- [Task description]: Whenever a line in the entries below contains "Chisel", copy that line.

Records excerpted from a collection

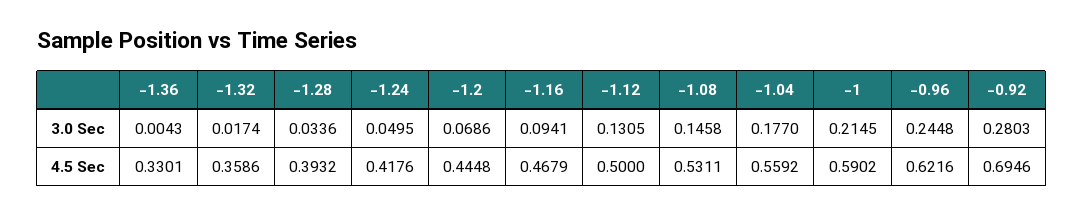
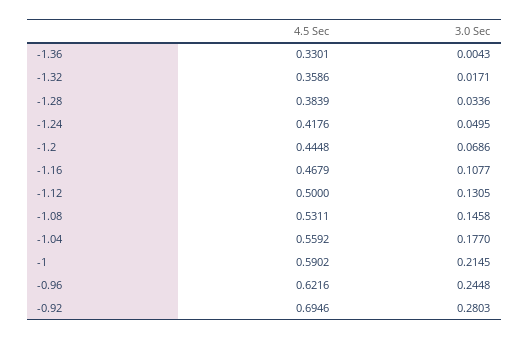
-1.32, 3.0 Sec: 0.0174 -> 0.0171
-1.16, 3.0 Sec: 0.0941 -> 0.1077
-1.28, 4.5 Sec: 0.3932 -> 0.3839

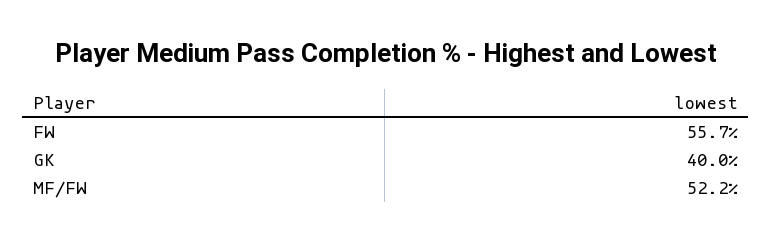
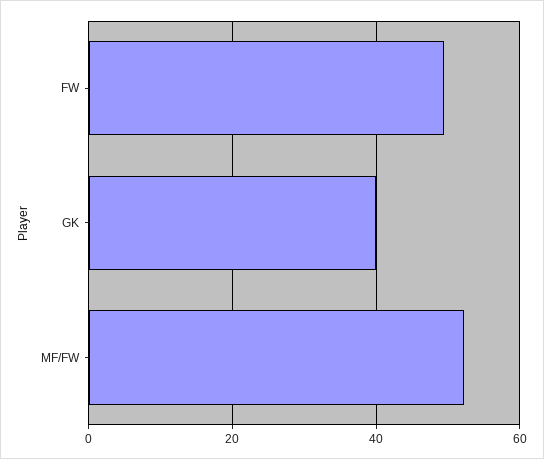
FW: 55.7 -> 50

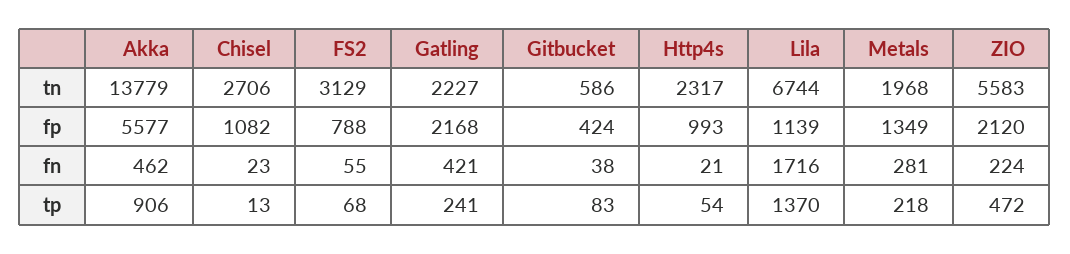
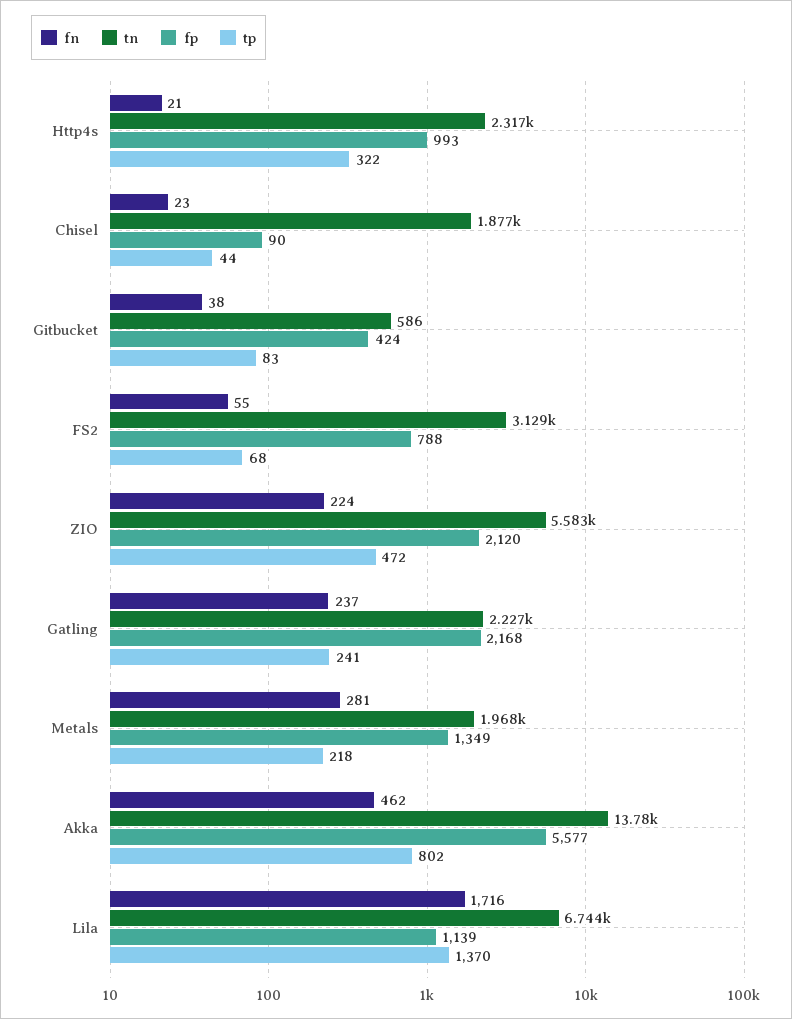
tn, Chisel: 2706 -> 1877
fp, Chisel: 1082 -> 90
fn, Gatling: 421 -> 237
tp, Akka: 906 -> 802
tp, Chisel: 13 -> 44
tp, Http4s: 54 -> 322

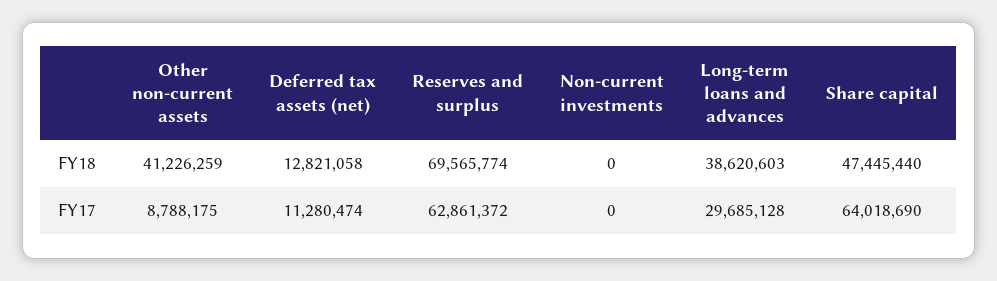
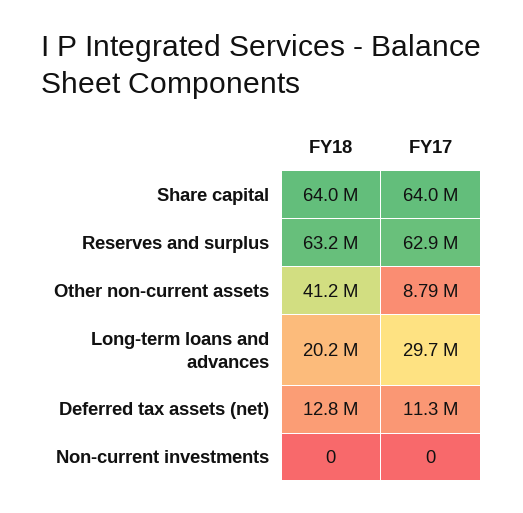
Reserves and surplus, FY18: 69565774 -> 63200000
Long-term loans and advances, FY18: 38620603 -> 20200000
Share capital, FY18: 47445440 -> 64000000

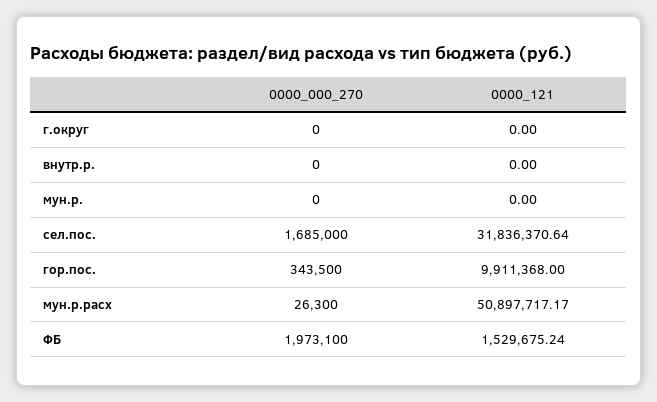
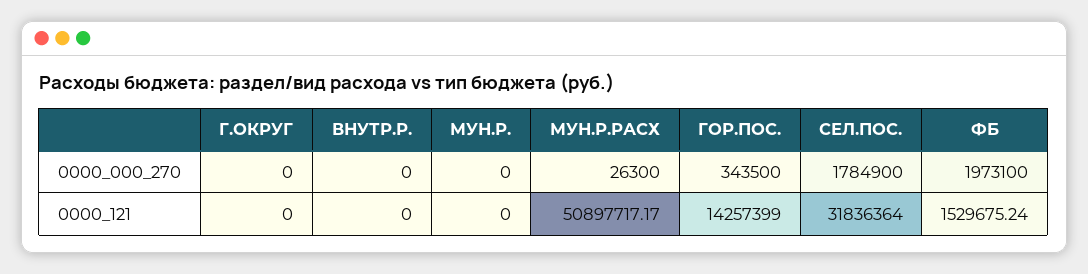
0000_000_270, сел.пос.: 1685000 -> 1784900
0000_121, сел.пос.: 31836370.64 -> 31836364
0000_121, гор.пос.: 9911368 -> 14257399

- [Your response]:
tn, Chisel: 2706 -> 1877
fp, Chisel: 1082 -> 90
tp, Chisel: 13 -> 44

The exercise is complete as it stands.